As the rows fill up, there would be the usual
jostling and scuffles over seats. Even before
the kick-off, imagine the noise from the stands!
Think of the lines to the women’s rooms,
to say nothing of the tussles outside Gate E
to the cheap seats. Vendors hawk peanuts
over a din of growls and complaints about
parking or ticket prices; chums discuss Greenpeace
or annual weight gain; someone points out how
you could make a killing here on smoked salmon;
and everyone is generally ignoring the scoreboard
and adjusting their scarves and seat cushions as they
assemble, everywhere a bear, a common species,
a stadium full of bears, shuffling and shrugging
and sucking their paws, negotiating for a little
space and a decent view, getting ready—the bears
are getting ready for something to happen, something
important, something truly out of the ordinary.
Stevick wrote the poem in 1997, and it has since been published in Aesthetica Annual magazine (2013), Imago Dei: Poems from Christianity and Literature (2011), and Traveling: An Anthology of Award-Winning Poetry (2005). His recognition by Mass Poetry adds to his status as a local poet already renowned for his plays Cry Innocent and Goodnight, Captain White, which are performed in Salem, Massachusetts, on a frequent basis.
Mass Poetry is a non-profit organization headquartered in Boston that seeks to inspire and cultivate a community of poetry readers around the state of Massachusetts. The group hosts innovative events throughout the year that celebrate the art of poetry while supporting local writers, such as each spring’s Massachusetts Poetry Festival (happening May 1 to 3 in Salem this year), which sponsors 150 of today’s top poets. Another Mass Poetry initiative is Poetry on the T, which replaces some MBTA ads with poems for a month (this year starting May 4).
Stevick has been influential in the celebration of National Poetry Month closer to home. In the past, he has organized Poetry at Gordon, a month filled with guest speakers and daily poetry read aloud by faculty and staff members.

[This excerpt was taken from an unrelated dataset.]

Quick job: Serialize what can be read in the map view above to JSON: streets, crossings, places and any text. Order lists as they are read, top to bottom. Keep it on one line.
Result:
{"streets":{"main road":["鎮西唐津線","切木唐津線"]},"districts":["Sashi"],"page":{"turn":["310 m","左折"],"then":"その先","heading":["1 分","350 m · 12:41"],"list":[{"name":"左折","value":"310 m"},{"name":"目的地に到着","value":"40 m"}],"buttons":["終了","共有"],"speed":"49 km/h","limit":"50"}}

Most recently he welcomed poet Brad Davis to his classroom for a guest lecture and poetry reading as part of the Princemere Writers Series.

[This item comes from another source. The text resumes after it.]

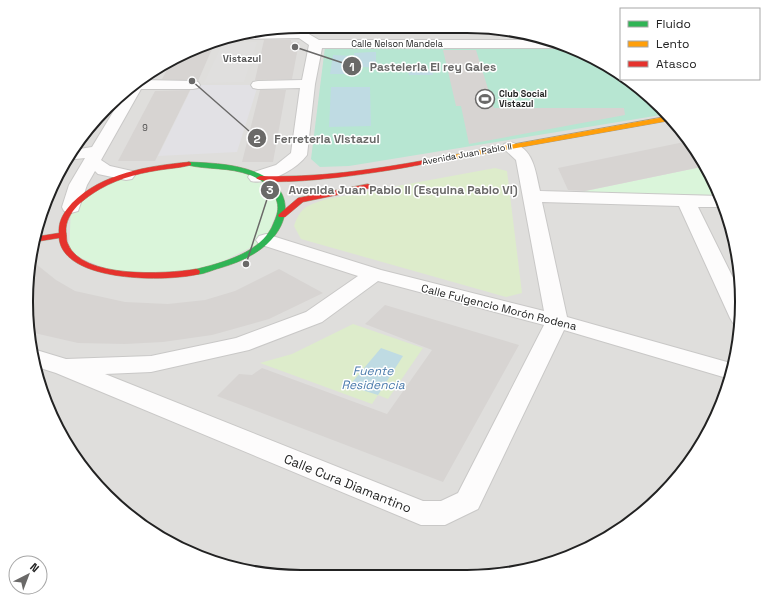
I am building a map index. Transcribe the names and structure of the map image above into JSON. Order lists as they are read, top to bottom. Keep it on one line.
{"streets":{"main road":["Avenida Juan Pablo II"],"street":["Calle Nelson Mandela","Calle Fulgencio Morón Rodena","Calle Cura Diamantino"]},"crossings":[["Calle Fulgencio Morón Rodena","Calle Cura Diamantino"]],"districts":["Vistazul"],"water":["Fuente Residencia"],"places":{"other":["Pasteleria El rey Gales","Ferreteria Vistazul","Avenida Juan Pablo II (Esquina Pablo VI)"],"sports":["Club Social Vistazul"]},"house_numbers":["9"],"legend":["Fluido","Lento","Atasco"],"north":"top right"}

The series brings emerging and established writers to campus, including C. B. Anderson, winner of the Mark Twain Award for short fiction; Sven Birkerts, editor of AGNI, author of The Gutenberg Elegies, NEA and Guggenheim winner; Daniel Bosch, winner of the Boston Review Poetry Prize, author of Crucible; John Canaday, author of The Invisible World, winner of the Walt Whitman Award; Brad Davis, winner of the Sunken Garden Poetry Prize; Peter Davison, poetry editor of The Atlantic Monthly and author of The Fading Smile; Rhina Espaillat, author of Lapsing to Grace and winner of awards from Poetry Society of America; Henry Ferrini, filmmaker, writer/director of Lowell Blues and Polis is This; Erica Funkhouser, poetry professor at MIT and winner of a Guggenheim; Joseph Hurka, author of Fields of Light and winner of the Pushcart Editors’ Book Award; Bill Jolliff, poet-in-residence, George Fox College, author of The Poetry of John Greenleaf Whittier; John Leax, poet-in-residence, Houghton College, author of The Task of Adam; Paul Mariani, former chair of English at UMass Amherst and Boston College, NEA & Guggenheim winner; Colleen Michaels, founder/director of The Improbable Places Poetry Tour; Micheal O’Siadhail, author of The Gossamer Wall and winner of the Marten Toonder Prize for Literature; Peter Orner, MFA Iowa Writer’s Workshop, whose collection of stories Last Car Over the Sagamore Bridge was named a New York Times Editor’s Choice book; Lisa Rosenberg, runner-up for the Yale Younger Series Award; Jeanne Walker, author of Coming Into History, winner of PEW and NEA fellowships.